From the line containing "Left hand at" down to the final line of the entries below, restate each line word for word and add nothing.

......

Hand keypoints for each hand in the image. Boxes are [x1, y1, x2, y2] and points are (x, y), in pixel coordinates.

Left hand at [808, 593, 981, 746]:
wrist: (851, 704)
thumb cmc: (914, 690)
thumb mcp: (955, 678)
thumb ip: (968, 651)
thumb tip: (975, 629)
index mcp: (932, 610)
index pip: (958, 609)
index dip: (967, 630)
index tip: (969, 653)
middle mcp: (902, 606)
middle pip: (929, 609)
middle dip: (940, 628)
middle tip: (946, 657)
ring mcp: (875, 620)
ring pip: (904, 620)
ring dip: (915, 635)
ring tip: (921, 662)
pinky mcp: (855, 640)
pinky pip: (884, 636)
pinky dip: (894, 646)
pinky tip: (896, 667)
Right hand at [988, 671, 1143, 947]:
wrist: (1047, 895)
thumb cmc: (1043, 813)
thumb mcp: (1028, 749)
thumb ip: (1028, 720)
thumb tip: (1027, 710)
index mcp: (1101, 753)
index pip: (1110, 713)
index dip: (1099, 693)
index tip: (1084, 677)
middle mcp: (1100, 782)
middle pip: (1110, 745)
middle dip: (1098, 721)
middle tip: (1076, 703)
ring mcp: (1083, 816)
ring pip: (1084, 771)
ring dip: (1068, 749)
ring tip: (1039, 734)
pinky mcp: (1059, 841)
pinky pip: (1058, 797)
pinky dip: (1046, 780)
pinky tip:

......

→ Written answer:
Left hand at [808, 593, 981, 746]:
wrist: (851, 704)
thumb cmc: (914, 690)
thumb mcp: (955, 678)
thumb ip: (968, 651)
thumb tip: (975, 629)
index mcp: (932, 610)
index pip: (958, 609)
index dip: (967, 630)
index tip: (969, 653)
middle mcp: (902, 606)
middle pip: (929, 609)
middle dip: (940, 628)
middle tip: (946, 657)
ring mcp: (875, 620)
ring pip: (904, 620)
ring dip: (915, 635)
ring tip: (921, 662)
pinky mcp: (855, 640)
pinky pip: (884, 636)
pinky dip: (894, 646)
pinky tip: (896, 667)
Right hand at [988, 671, 1143, 947]:
wrist: (1047, 895)
thumb cmc: (1043, 813)
thumb mcp: (1028, 749)
thumb ip: (1028, 720)
thumb tip: (1027, 710)
index mcp: (1101, 753)
index pip: (1110, 713)
index dip: (1099, 693)
index tip: (1084, 677)
middle mcp: (1100, 782)
middle pip: (1110, 745)
middle dip: (1098, 721)
middle tip: (1076, 703)
ring mcp: (1083, 816)
ring pip: (1084, 771)
ring dip: (1068, 749)
ring tip: (1039, 734)
pinky mcp: (1059, 841)
pinky pip: (1058, 797)
pinky dip: (1046, 780)
pinky tip:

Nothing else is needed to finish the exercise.